• Given data
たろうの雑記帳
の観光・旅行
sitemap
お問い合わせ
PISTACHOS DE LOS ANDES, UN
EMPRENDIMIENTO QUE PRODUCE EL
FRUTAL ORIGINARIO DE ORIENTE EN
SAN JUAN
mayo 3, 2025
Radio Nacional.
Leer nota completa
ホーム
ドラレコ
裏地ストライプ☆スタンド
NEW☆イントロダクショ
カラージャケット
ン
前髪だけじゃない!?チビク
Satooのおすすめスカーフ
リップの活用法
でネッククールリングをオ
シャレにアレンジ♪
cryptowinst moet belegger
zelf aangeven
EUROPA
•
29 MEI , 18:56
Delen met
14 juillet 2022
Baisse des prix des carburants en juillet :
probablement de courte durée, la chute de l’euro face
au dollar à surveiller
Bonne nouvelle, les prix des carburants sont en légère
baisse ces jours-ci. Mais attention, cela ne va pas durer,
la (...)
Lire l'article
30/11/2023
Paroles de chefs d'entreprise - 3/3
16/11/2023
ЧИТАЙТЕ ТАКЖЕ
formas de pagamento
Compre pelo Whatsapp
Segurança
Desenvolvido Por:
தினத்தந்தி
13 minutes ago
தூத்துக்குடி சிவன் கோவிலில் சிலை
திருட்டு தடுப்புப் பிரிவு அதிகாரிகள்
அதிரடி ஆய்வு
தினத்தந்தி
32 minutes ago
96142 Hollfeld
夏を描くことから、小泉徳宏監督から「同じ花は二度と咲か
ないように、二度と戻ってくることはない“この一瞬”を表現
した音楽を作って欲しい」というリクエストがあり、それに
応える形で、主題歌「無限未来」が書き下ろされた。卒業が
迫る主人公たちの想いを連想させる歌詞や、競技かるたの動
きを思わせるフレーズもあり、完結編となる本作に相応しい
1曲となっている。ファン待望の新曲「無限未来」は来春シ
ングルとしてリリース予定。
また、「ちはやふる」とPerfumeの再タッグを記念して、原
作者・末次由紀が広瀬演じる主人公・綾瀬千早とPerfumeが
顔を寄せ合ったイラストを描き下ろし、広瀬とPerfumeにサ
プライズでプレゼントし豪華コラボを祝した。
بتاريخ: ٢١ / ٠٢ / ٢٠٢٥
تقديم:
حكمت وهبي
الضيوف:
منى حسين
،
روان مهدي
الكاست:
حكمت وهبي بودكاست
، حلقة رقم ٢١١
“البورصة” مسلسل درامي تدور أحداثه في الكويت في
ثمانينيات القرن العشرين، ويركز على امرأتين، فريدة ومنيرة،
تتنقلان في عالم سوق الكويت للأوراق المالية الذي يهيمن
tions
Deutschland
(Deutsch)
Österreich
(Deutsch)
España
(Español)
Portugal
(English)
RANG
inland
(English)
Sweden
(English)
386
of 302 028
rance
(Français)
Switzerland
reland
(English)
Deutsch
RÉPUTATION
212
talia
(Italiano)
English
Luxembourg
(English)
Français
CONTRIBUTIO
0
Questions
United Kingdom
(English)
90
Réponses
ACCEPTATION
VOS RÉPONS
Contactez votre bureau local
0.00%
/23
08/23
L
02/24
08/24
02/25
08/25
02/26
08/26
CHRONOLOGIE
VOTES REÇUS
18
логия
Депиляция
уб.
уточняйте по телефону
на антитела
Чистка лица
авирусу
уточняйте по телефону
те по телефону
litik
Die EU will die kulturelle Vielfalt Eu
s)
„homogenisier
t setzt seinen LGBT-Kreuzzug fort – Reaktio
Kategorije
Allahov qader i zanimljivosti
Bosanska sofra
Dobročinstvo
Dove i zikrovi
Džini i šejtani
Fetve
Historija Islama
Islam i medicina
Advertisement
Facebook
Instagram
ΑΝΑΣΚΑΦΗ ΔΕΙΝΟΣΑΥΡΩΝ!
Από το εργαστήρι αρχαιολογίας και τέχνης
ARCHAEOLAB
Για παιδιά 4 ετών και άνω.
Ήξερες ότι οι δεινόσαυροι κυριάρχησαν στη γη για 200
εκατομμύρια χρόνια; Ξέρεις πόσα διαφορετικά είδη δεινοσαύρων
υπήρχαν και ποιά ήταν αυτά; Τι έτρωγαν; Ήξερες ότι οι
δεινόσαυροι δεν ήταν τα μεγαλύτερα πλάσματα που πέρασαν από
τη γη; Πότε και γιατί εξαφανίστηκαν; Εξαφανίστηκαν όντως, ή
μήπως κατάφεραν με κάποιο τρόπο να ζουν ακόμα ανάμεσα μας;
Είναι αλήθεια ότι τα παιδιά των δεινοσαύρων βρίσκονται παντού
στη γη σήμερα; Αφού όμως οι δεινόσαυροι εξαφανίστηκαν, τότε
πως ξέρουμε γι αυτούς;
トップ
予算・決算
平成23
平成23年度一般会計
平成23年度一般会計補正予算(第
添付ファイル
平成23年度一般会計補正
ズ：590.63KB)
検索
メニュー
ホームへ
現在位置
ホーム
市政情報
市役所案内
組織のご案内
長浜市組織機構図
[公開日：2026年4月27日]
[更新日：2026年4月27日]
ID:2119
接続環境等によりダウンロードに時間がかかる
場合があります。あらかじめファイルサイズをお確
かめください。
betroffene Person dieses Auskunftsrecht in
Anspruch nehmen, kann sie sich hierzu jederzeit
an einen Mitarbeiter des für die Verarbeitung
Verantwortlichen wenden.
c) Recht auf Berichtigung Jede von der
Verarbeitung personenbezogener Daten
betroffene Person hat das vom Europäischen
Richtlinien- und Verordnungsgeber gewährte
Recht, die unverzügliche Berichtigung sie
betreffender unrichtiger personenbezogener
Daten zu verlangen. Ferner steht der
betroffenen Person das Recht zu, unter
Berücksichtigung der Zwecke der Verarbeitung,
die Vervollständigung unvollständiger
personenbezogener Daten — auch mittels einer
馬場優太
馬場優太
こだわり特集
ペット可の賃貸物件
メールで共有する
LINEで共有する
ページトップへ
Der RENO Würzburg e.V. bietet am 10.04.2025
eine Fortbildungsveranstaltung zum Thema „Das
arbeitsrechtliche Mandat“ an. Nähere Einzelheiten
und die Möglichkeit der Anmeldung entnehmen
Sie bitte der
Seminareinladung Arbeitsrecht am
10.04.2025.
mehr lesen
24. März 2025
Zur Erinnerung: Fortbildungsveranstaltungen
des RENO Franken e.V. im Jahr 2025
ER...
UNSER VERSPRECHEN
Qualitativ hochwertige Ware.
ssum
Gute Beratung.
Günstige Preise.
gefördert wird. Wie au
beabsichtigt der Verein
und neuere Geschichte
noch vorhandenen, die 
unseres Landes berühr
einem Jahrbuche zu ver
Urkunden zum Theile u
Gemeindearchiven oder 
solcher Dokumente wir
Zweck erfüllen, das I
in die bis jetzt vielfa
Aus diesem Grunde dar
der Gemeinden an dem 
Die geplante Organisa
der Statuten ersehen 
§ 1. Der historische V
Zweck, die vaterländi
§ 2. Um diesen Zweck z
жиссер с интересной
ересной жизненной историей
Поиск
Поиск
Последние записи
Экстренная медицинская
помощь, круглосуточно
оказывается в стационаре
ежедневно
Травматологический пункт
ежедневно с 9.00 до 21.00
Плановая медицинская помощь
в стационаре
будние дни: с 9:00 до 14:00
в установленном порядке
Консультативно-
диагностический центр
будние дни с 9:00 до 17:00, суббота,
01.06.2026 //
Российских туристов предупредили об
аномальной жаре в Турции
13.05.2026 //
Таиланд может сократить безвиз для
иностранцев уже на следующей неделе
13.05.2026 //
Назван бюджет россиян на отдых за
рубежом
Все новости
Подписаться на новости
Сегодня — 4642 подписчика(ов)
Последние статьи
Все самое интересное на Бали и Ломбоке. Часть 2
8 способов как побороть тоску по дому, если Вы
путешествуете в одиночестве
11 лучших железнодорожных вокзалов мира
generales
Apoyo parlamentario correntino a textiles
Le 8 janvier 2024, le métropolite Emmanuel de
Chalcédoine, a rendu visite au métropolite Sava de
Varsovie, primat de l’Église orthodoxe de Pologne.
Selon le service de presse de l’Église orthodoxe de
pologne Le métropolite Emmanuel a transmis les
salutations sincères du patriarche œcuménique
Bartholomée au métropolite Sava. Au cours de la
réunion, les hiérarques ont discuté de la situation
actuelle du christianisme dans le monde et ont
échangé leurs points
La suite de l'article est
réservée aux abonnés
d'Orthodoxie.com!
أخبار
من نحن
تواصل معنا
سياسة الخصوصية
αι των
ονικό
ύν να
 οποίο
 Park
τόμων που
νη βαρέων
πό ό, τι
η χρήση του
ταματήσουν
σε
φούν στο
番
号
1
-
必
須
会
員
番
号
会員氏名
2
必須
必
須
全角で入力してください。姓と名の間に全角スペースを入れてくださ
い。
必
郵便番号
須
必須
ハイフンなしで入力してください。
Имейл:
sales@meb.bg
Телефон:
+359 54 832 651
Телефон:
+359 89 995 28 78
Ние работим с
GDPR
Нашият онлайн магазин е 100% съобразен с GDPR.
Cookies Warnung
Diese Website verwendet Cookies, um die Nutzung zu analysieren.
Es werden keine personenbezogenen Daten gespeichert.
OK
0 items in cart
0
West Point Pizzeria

• Exercise
Where a line above holds the string "article", copy that line.

• Exercise output
Lire l'article
La suite de l'article est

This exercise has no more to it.